No Lie
George Washington had a lifelong relationship with the Western frontier that would be a continuing preoccupation throughout his adult life, said University Professor Kevin Starr at the recent George Washington Leadership Lecture series.
Starr, the California State Librarian Emeritus and professor of history at USC Dornsife, explained how Washington’s formative years led to a sense of Western destiny for America to expand to the unexplored territories. At age 16, when most of his contemporaries were attending college, Washington joined family friend Lord Fairfax on a surveying expedition of the Fairfax lands in Virginia’s Shenandoah Valley, where he encountered the frontier environment in which he would soon be making his military reputation.
“As young George Washington encountered it, surveyorship involved an intellectual and imaginative, as well as professional, relationship to the frontier at a time when the Western boundaries of the English-speaking North American colonies extended to an indefinite West,” Starr said. The extent of the North American continent remained unknown until the Louis and Clark expedition of 1804-06.
Washington often found himself on the far Western frontier. Appointed to the Virginia militia in 1752, he went into the disputed Ohio region and ordered the first shots inaugurating the French and Indian War. A year later, he volunteered to fight under British Gen. Edward Braddock in an attempt to expel the French from the Ohio Country. After Braddock was killed, Washington rallied the remnants of the British and Virginian forces to an organized retreat. He was rewarded with the rank of Colonel of the Virginia Regiment, gaining valuable military, political and leadership skills in the west.
Despite not being part of the Confederation Congress that created them, Washington was a force in American life and influential over the decisions to pass The Land Ordinance of 1785 and Northwest Ordinance of 1787, which set up the U.S. for future treaties and purchases to expand the nation.
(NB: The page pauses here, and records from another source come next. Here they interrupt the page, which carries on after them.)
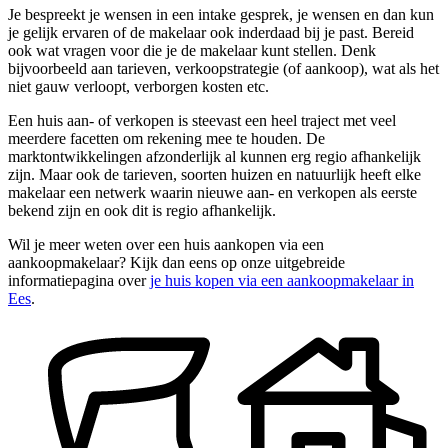
Je bespreekt je wensen in een intake gesprek, je wensen en dan kun
je gelijk ervaren of de makelaar ook inderdaad bij je past. Bereid
ook wat vragen voor die je de makelaar kunt stellen. Denk
bijvoorbeeld aan tarieven, verkoopstrategie (of aankoop), wat als het
niet gauw verloopt, verborgen kosten etc.
Een huis aan- of verkopen is steevast een heel traject met veel
meerdere facetten om rekening mee te houden. De
marktontwikkelingen afzonderlijk al kunnen erg regio afhankelijk
zijn. Maar ook de tarieven, soorten huizen en natuurlijk heeft elke
makelaar een netwerk waarin nieuwe aan- en verkopen als eerste
bekend zijn en ook dit is regio afhankelijk.
Wil je meer weten over een huis aankopen via een
aankoopmakelaar? Kijk dan eens op onze uitgebreide
informatiepagina over
je huis kopen via een aankoopmakelaar in
Ees
.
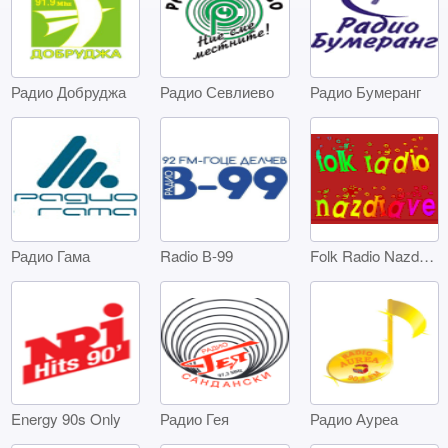
Радио Добруджа
Радио Севлиево
Радио Бумеранг
Радио Гама
Radio В-99
Folk Radio Nazdrave
Energy 90s Only
Радио Гея
Радио Ауреа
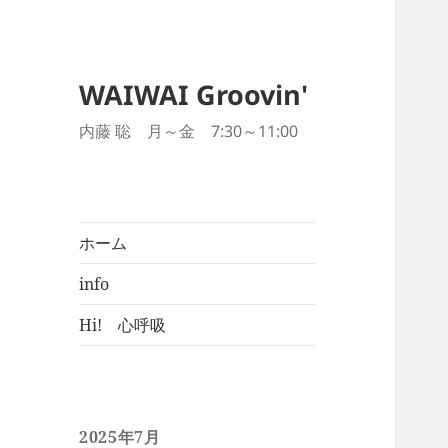
WAIWAI Groovin'
内藤 聡 月～金 7:30～11:00
ホーム
info
Hi! 心呼吸
2025年7月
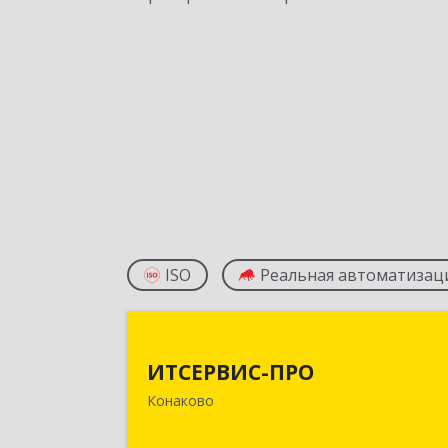
ISO
Реальная автоматизац
ИТСЕРВИС-ПР
ИТСЕРВИС-ПРО
171252, Тверская обл, Конаковский р
Конаково
н, Конаково г, Учебная ул, дом № 17
оф.3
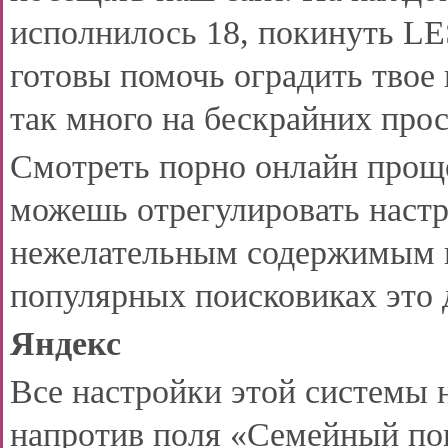
исполнилось 18, покинуть LE
готовы помочь оградить твое 
так много на бескрайних про
Смотреть порно онлайн проще
можешь отрегулировать настр
нежелательным содержимым н
популярных поисковиках это 
Яндекс
Все настройки этой системы на
напротив поля «Семейный пои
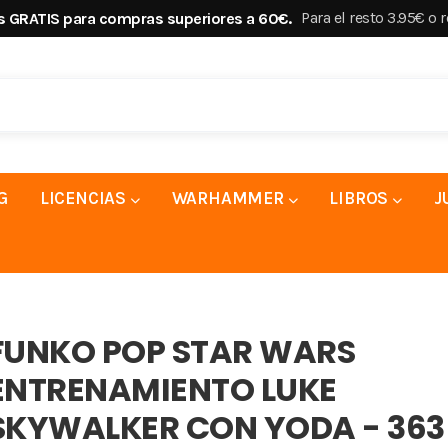
Para el resto 3.95€ o 
s GRATIS para compras superiores a 60€.
G
LICENCIAS
WARHAMMER
LIBROS
J
FUNKO POP STAR WARS
ENTRENAMIENTO LUKE
SKYWALKER CON YODA - 363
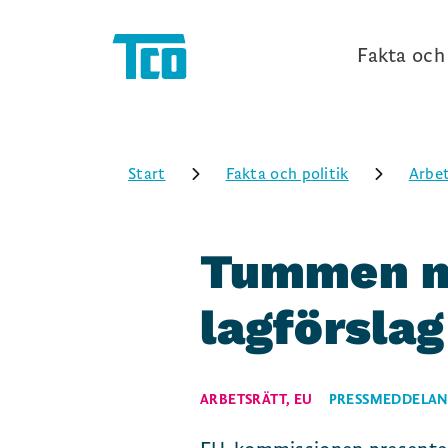
Fakta och 
Start
Fakta och politik
Arbet
Tummen ne
lagförsla
ARBETSRÄTT
,
EU
PRESSMEDDELA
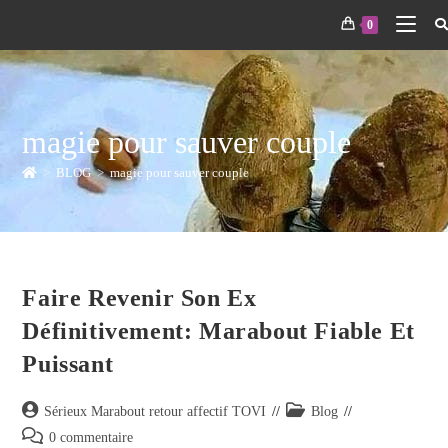
0
magie pour sauver couple
>
BLOG
>
magie pour sauver couple
Faire Revenir Son Ex
Définitivement: Marabout Fiable Et
Puissant
Sérieux Marabout retour affectif TOVI
Blog
0 commentaire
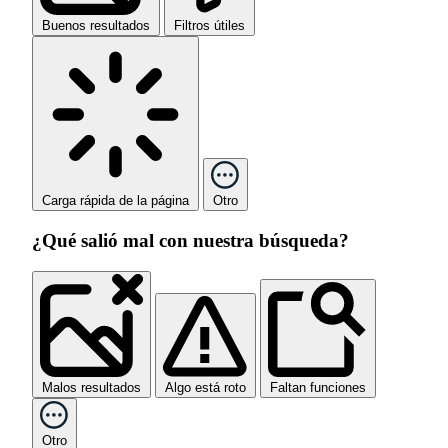
Buenos resultados
Filtros útiles
Carga rápida de la página
Otro
¿Qué salió mal con nuestra búsqueda?
Malos resultados
Algo está roto
Faltan funciones
Otro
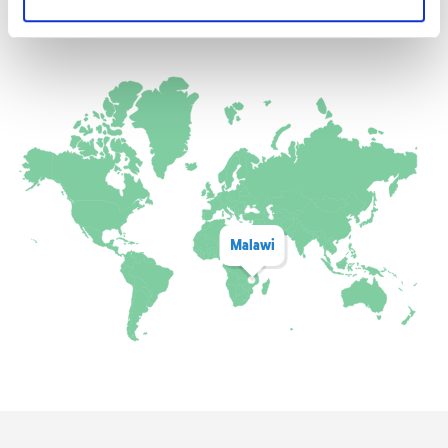
DOVE OPERIAMO PER QUESTO PROGETTO
Malawi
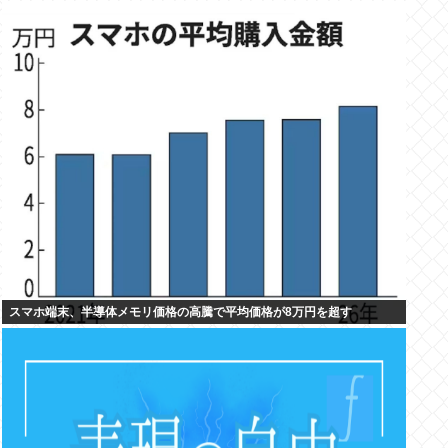
スマホ端末、半導体メモリ価格の高騰で平均価格が8万円を超す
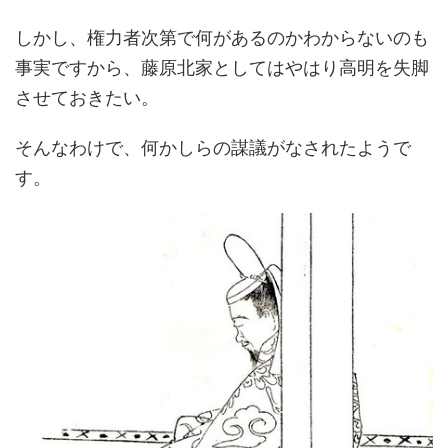
しかし、権力者次第で何があるのかわからないのも
事実ですから、藤原北家としてはやはり高明を失脚
させておきたい。
そんなわけで、何かしらの謀議がなされたようで
す。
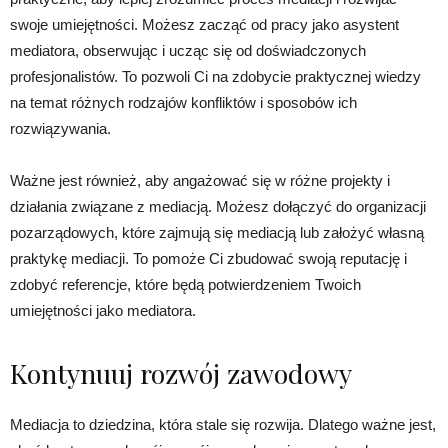
swoje umiejętności. Możesz zacząć od pracy jako asystent
mediatora, obserwując i ucząc się od doświadczonych
profesjonalistów. To pozwoli Ci na zdobycie praktycznej wiedzy
na temat różnych rodzajów konfliktów i sposobów ich
rozwiązywania.
Ważne jest również, aby angażować się w różne projekty i
działania związane z mediacją. Możesz dołączyć do organizacji
pozarządowych, które zajmują się mediacją lub założyć własną
praktykę mediacji. To pomoże Ci zbudować swoją reputację i
zdobyć referencje, które będą potwierdzeniem Twoich
umiejętności jako mediatora.
Kontynuuj rozwój zawodowy
Mediacja to dziedzina, która stale się rozwija. Dlatego ważne jest,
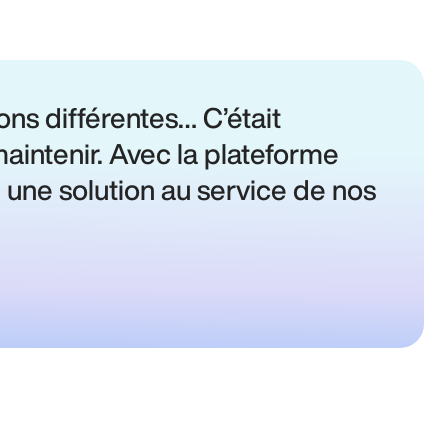
ions différentes… C’était
maintenir. Avec la plateforme
e une solution au service de nos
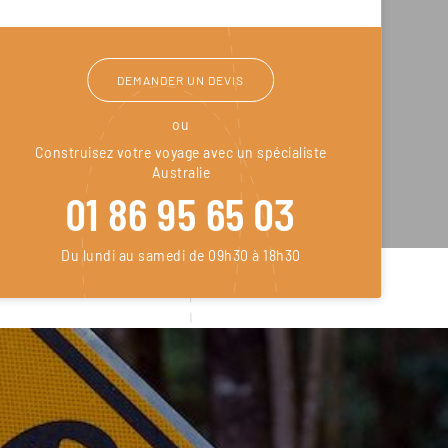
DEMANDER UN DEVIS
ou
Construisez votre voyage avec un spécialiste
Australie
01 86 95 65 03
Du lundi au samedi de 09h30 à 18h30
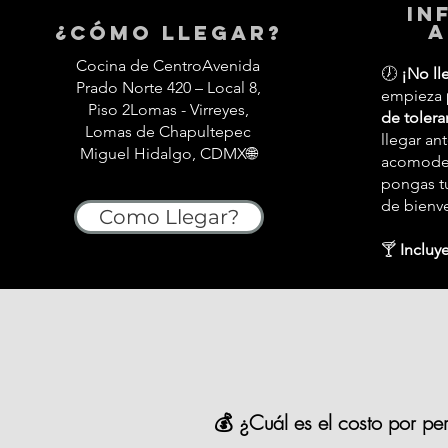
in
a
¿Cómo llegar?
Cocina de CentroAvenida
🕖
¡No ll
Prado Norte 420 – Local 8,
empieza
Piso 2Lomas - Virreyes,
de tolera
Lomas de Chapultepec
llegar an
Miguel Hidalgo, CDMX🌐
acomodes,
pongas tu
de bienv
Como Llegar?
🍸
Incluye
💰 ¿Cuál es el costo por pe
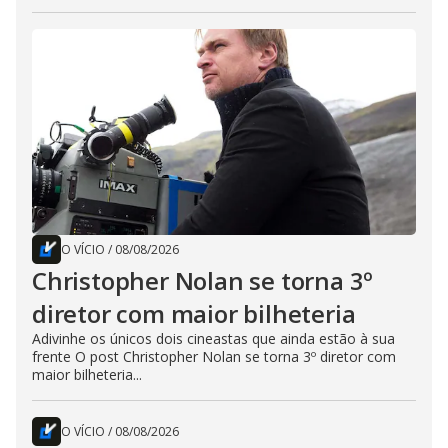
O VÍCIO
/
08/08/2026
Christopher Nolan se torna 3º
diretor com maior bilheteria
Adivinhe os únicos dois cineastas que ainda estão à sua
frente O post Christopher Nolan se torna 3º diretor com
maior bilheteria...
O VÍCIO
/
08/08/2026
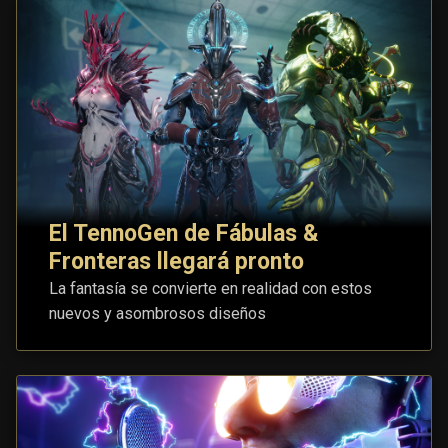
El TennoGen de Fábulas &
Fronteras llegará pronto
La fantasía se convierte en realidad con estos
nuevos y asombrosos diseños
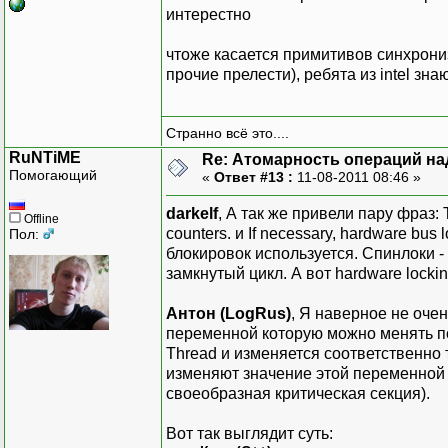
интерестно
чтоже касается примитивов синхрониз
прочие прелести), ребята из intel зн
Странно всё это....
RuNTiME
Re: Атомарность операций на
Помогающий
«
Ответ #13 :
11-08-2011 08:46 »
darkelf
, А так же привели пару фраз: T
Offline
counters. и If necessary, hardware bus l
Пол:
блокировок используется. Спинлоки -
замкнутый цикл. А вот hardware lock
Антон (LogRus)
, Я наверное не очен
переменной которую можно менять по
Thread и изменяется соответственно 
изменяют значение этой переменной 
своеобразная критическая секция).
Вот так выглядит суть:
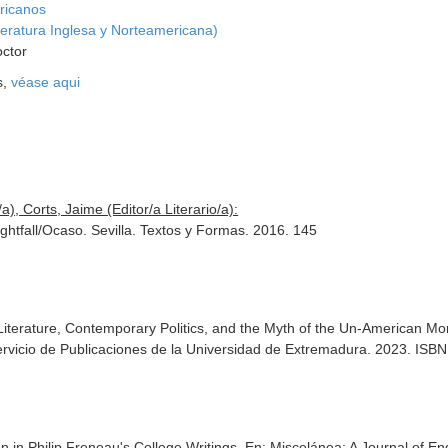
ricanos
iteratura Inglesa y Norteamericana)
octor
s,
véase aqui
a), Corts, Jaime (Editor/a Literario/a):
htfall/Ocaso. Sevilla. Textos y Formas. 2016. 145
iterature, Contemporary Politics, and the Myth of the Un-American Mo
ervicio de Publicaciones de la Universidad de Extremadura. 2023. IS
n in Philip Freneau's College Writings.
En: Miscelánea: A Journal of En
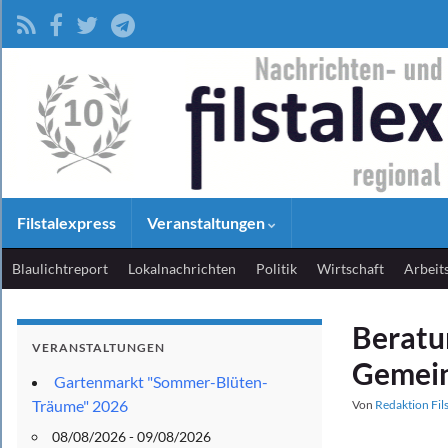
Filstalexpress
Veranstaltungen
Blaulichtreport
Lokalnachrichten
Politik
Wirtschaft
Arbeit
Beratu
VERANSTALTUNGEN
Gemein
Gartenmarkt "Sommer-Blüten-
Träume" 2026
Von
Redaktion Fil
08/08/2026 - 09/08/2026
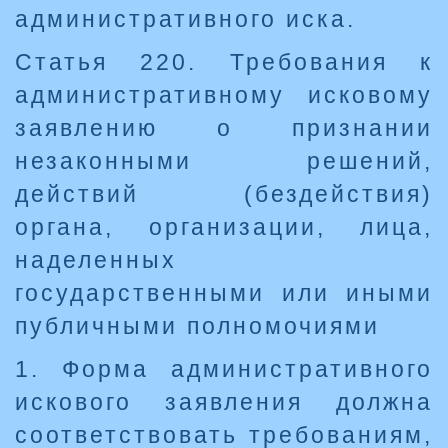
административного иска.
Статья 220. Требования к
административному исковому
заявлению о признании
незаконными решений,
действий (бездействия)
органа, организации, лица,
наделенных
государственными или иными
публичными полномочиями
1. Форма административного
искового заявления должна
соответствовать требованиям,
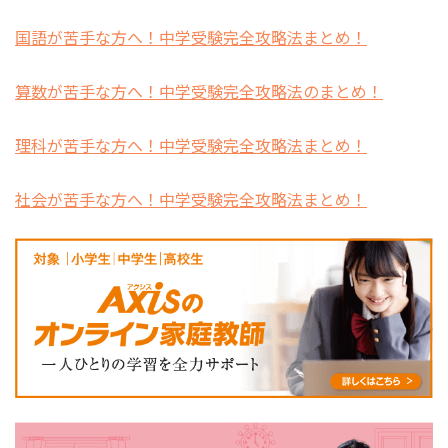
国語が苦手な方へ！中学受験完全攻略法まとめ！
算数が苦手な方へ！中学受験完全攻略法のまとめ！
理科が苦手な方へ！中学受験完全攻略法まとめ！
社会が苦手な方へ！中学受験完全攻略法まとめ！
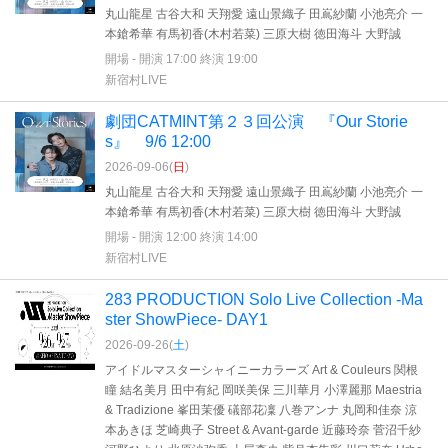
丸山龍星 古谷大和 天翔愛 遠山景織子 田嶌紗蘭 小池亮介 一
本鎗希華 有馬初香(木村若菜) 三原大樹 徳田海斗 大野誠
開場 - 開演 17:00 終演 19:00
新宿村LIVE
劇団CATMINT第２３回公演 『Our Storie
s』 9/6 12:00
2026-09-06(
日
)
丸山龍星 古谷大和 天翔愛 遠山景織子 田嶌紗蘭 小池亮介 一
本鎗希華 有馬初香(木村若菜) 三原大樹 徳田海斗 大野誠
開場 - 開演 12:00 終演 14:00
新宿村LIVE
283 PRODUCTION Solo Live Collection -Ma
ster ShowPiece- DAY1
2026-09-26(
土
)
アイドルマスターシャイニーカラーズ Art & Couleurs 関根
瞳 結名美月 田中有紀 岡咲美保 三川華月 小澤麗那 Maestria
& Tradizione 峯田茉優 礒部花凜 八巻アンナ 丸岡和佳奈 涼
本あきほ 芝崎典子 Street & Avant-garde 近藤玲奈 菅沼千紗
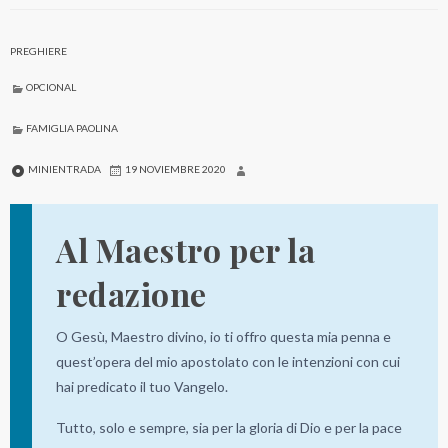
PREGHIERE
OPCIONAL
FAMIGLIA PAOLINA
MINIENTRADA
19 NOVIEMBRE 2020
Al Maestro per la
redazione
O Gesù, Maestro divino, io ti offro questa mia penna e
quest’opera del mio apostolato con le intenzioni con cui
hai predicato il tuo Vangelo.
Tutto, solo e sempre, sia per la gloria di Dio e per la pace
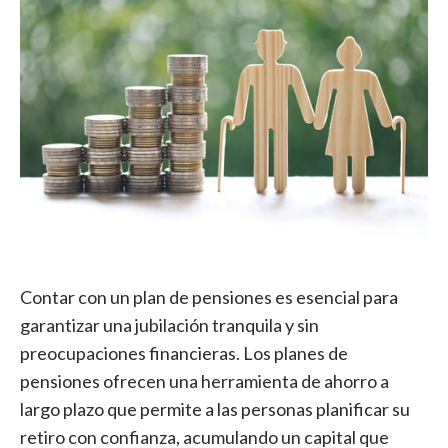
Contar con un plan de pensiones es esencial para
garantizar una jubilación tranquila y sin
preocupaciones financieras. Los planes de
pensiones ofrecen una herramienta de ahorro a
largo plazo que permite a las personas planificar su
retiro con confianza, acumulando un capital que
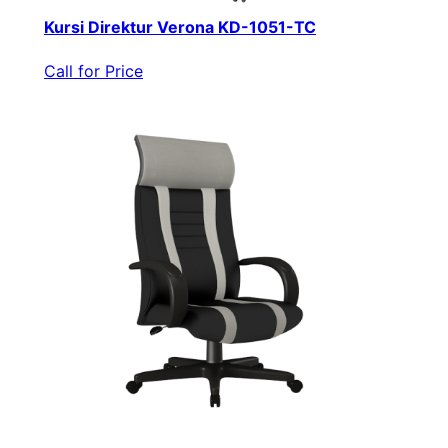
Kursi Direktur Verona KD-1051-TC
Call for Price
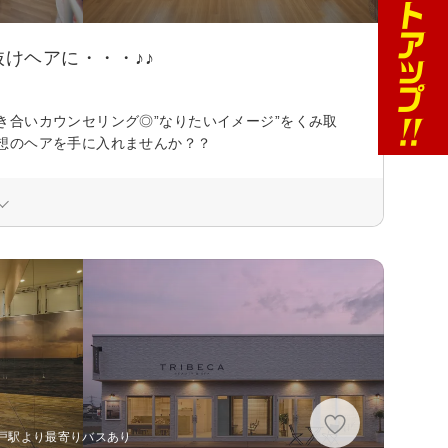
けヘアに・・・♪♪
合いカウンセリング◎”なりたいイメージ”をくみ取
想のヘアを手に入れませんか？？
 水戸駅より最寄りバスあり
He had a vision for the country to extend its boundaries westward.
“Although he was not president of a not-yet established Republic of the United States,” Starr noted, “these two land acts represented Washington’s values regarding the importance of Western territories — that these lands would be made available over time to the people of the United States.”
The Jan. 14 discussion, held at Town and Gown, marked the first Los Angeles event of the series, a partnership between USC Price School of Public Policy and the Fred W. Smith National Library for the Study of George Washington. The partnership was established through a gift from Maribeth Borthwick ’73, vice regent of the Mount Vernon Ladies’ Association, and her husband, William, who were in attendance.
The lecture series promotes a better understanding of Washington’s legacy and the enduring and universal importance of his ideas, values and actions. The first lecture took place last October in Virginia at the newly constructed library on Washington’s Mount Vernon estate.